▶ **TASK**
Reproduce word for word everything in the material below, from the line containing "genus: Oxalis" down to the line containing "state / province: Santander", including both of those lines.

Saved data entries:
------------------------

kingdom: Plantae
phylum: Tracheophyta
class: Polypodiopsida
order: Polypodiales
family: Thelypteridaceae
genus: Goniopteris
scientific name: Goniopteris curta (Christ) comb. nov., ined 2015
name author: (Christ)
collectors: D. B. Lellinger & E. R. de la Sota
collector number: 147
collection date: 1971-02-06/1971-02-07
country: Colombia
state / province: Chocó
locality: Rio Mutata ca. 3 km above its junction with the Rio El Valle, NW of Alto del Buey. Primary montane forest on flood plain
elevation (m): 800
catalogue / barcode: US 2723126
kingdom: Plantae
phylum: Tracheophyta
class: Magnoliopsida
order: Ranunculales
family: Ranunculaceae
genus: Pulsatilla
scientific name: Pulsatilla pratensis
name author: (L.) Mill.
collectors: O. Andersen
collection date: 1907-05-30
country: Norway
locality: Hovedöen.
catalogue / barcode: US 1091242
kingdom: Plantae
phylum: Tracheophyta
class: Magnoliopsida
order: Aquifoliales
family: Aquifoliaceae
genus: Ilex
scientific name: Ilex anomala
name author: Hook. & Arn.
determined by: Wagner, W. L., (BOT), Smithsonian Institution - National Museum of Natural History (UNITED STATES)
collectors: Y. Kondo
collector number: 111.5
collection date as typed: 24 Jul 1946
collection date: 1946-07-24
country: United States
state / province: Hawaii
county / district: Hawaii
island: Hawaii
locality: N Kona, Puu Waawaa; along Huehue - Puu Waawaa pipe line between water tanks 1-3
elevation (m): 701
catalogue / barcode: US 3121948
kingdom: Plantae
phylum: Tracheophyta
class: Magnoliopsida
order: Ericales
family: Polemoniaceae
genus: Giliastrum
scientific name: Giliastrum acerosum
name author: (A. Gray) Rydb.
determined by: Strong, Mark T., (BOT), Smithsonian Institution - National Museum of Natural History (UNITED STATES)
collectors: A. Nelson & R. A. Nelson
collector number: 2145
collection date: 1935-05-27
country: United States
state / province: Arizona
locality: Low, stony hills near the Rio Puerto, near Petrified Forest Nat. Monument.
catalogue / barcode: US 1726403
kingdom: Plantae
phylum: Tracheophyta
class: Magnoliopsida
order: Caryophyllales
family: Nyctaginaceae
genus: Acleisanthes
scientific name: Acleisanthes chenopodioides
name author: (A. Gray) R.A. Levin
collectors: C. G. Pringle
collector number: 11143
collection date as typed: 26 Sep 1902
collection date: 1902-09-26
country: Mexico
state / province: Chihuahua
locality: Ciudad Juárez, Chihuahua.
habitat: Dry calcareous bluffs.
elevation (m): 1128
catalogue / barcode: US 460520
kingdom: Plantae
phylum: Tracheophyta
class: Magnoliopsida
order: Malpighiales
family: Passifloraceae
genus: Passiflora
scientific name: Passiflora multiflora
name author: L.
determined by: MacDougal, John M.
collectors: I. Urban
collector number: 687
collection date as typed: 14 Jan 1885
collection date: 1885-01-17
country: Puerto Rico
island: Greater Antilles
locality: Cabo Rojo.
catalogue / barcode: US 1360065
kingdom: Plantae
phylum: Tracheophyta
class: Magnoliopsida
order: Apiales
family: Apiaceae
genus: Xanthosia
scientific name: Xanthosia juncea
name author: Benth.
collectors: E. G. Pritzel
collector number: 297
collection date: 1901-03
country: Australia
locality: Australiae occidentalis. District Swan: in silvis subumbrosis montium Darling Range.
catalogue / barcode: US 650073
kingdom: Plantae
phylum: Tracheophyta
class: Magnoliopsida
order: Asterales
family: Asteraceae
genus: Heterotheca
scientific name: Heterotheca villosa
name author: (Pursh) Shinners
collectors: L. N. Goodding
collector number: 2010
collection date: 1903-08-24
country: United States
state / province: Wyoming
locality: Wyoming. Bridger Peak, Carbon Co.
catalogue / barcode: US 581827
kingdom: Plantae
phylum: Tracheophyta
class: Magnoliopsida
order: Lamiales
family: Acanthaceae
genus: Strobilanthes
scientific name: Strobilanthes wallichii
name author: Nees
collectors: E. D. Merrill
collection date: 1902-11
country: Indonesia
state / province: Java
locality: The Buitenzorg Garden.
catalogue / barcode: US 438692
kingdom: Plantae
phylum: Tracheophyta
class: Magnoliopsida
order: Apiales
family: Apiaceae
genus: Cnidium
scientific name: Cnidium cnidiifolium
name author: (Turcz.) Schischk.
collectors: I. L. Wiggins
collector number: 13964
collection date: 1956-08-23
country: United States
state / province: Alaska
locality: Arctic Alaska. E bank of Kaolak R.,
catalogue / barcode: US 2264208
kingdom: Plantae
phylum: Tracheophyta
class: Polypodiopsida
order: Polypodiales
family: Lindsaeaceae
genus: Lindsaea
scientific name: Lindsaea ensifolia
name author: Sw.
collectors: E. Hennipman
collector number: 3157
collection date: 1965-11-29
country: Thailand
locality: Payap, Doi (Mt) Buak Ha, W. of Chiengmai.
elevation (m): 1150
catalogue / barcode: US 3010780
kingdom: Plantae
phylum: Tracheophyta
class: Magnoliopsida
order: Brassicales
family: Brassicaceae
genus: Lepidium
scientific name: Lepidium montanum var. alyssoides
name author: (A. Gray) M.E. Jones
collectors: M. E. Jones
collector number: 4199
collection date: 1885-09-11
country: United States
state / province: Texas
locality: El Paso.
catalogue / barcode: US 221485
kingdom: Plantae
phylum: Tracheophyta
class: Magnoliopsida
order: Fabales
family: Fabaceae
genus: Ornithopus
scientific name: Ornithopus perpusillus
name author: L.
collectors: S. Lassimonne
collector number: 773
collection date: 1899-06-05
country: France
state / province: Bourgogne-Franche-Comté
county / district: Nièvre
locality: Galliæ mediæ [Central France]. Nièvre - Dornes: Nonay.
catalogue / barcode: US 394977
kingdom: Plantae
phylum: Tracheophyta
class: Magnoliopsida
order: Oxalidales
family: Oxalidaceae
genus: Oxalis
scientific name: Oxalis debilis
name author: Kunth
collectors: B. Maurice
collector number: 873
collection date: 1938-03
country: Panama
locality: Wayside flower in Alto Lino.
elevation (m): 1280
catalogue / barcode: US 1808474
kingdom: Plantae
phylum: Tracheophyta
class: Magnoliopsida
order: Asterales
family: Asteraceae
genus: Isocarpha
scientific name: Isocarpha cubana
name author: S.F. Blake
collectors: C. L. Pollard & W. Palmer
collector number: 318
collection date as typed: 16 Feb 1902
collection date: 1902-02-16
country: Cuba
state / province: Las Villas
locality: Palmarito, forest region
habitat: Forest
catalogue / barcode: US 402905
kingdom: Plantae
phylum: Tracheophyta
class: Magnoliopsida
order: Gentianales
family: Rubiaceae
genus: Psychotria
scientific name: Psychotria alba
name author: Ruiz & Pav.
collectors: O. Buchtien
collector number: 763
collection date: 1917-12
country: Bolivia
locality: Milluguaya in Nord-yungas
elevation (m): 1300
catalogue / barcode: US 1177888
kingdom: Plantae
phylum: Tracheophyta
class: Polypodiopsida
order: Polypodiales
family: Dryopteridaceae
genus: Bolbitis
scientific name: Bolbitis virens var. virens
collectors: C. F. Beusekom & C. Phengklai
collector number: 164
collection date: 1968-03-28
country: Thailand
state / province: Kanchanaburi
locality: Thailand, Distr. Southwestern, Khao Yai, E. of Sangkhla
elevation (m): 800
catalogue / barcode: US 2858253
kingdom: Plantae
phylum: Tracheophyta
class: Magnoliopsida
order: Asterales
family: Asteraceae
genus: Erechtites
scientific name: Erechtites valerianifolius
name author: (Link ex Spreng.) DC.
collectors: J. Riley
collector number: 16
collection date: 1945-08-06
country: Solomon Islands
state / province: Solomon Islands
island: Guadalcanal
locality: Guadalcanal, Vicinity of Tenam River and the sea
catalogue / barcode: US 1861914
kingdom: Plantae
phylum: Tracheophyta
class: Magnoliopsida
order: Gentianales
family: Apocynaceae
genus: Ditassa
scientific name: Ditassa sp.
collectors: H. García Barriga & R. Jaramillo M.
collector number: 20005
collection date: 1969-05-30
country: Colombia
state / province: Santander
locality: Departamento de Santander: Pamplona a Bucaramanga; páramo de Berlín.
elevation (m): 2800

------------------------

▶ **FINAL RESULT**
genus: Oxalis
scientific name: Oxalis debilis
name author: Kunth
collectors: B. Maurice
collector number: 873
collection date: 1938-03
country: Panama
locality: Wayside flower in Alto Lino.
elevation (m): 1280
catalogue / barcode: US 1808474
kingdom: Plantae
phylum: Tracheophyta
class: Magnoliopsida
order: Asterales
family: Asteraceae
genus: Isocarpha
scientific name: Isocarpha cubana
name author: S.F. Blake
collectors: C. L. Pollard & W. Palmer
collector number: 318
collection date as typed: 16 Feb 1902
collection date: 1902-02-16
country: Cuba
state / province: Las Villas
locality: Palmarito, forest region
habitat: Forest
catalogue / barcode: US 402905
kingdom: Plantae
phylum: Tracheophyta
class: Magnoliopsida
order: Gentianales
family: Rubiaceae
genus: Psychotria
scientific name: Psychotria alba
name author: Ruiz & Pav.
collectors: O. Buchtien
collector number: 763
collection date: 1917-12
country: Bolivia
locality: Milluguaya in Nord-yungas
elevation (m): 1300
catalogue / barcode: US 1177888
kingdom: Plantae
phylum: Tracheophyta
class: Polypodiopsida
order: Polypodiales
family: Dryopteridaceae
genus: Bolbitis
scientific name: Bolbitis virens var. virens
collectors: C. F. Beusekom & C. Phengklai
collector number: 164
collection date: 1968-03-28
country: Thailand
state / province: Kanchanaburi
locality: Thailand, Distr. Southwestern, Khao Yai, E. of Sangkhla
elevation (m): 800
catalogue / barcode: US 2858253
kingdom: Plantae
phylum: Tracheophyta
class: Magnoliopsida
order: Asterales
family: Asteraceae
genus: Erechtites
scientific name: Erechtites valerianifolius
name author: (Link ex Spreng.) DC.
collectors: J. Riley
collector number: 16
collection date: 1945-08-06
country: Solomon Islands
state / province: Solomon Islands
island: Guadalcanal
locality: Guadalcanal, Vicinity of Tenam River and the sea
catalogue / barcode: US 1861914
kingdom: Plantae
phylum: Tracheophyta
class: Magnoliopsida
order: Gentianales
family: Apocynaceae
genus: Ditassa
scientific name: Ditassa sp.
collectors: H. García Barriga & R. Jaramillo M.
collector number: 20005
collection date: 1969-05-30
country: Colombia
state / province: Santander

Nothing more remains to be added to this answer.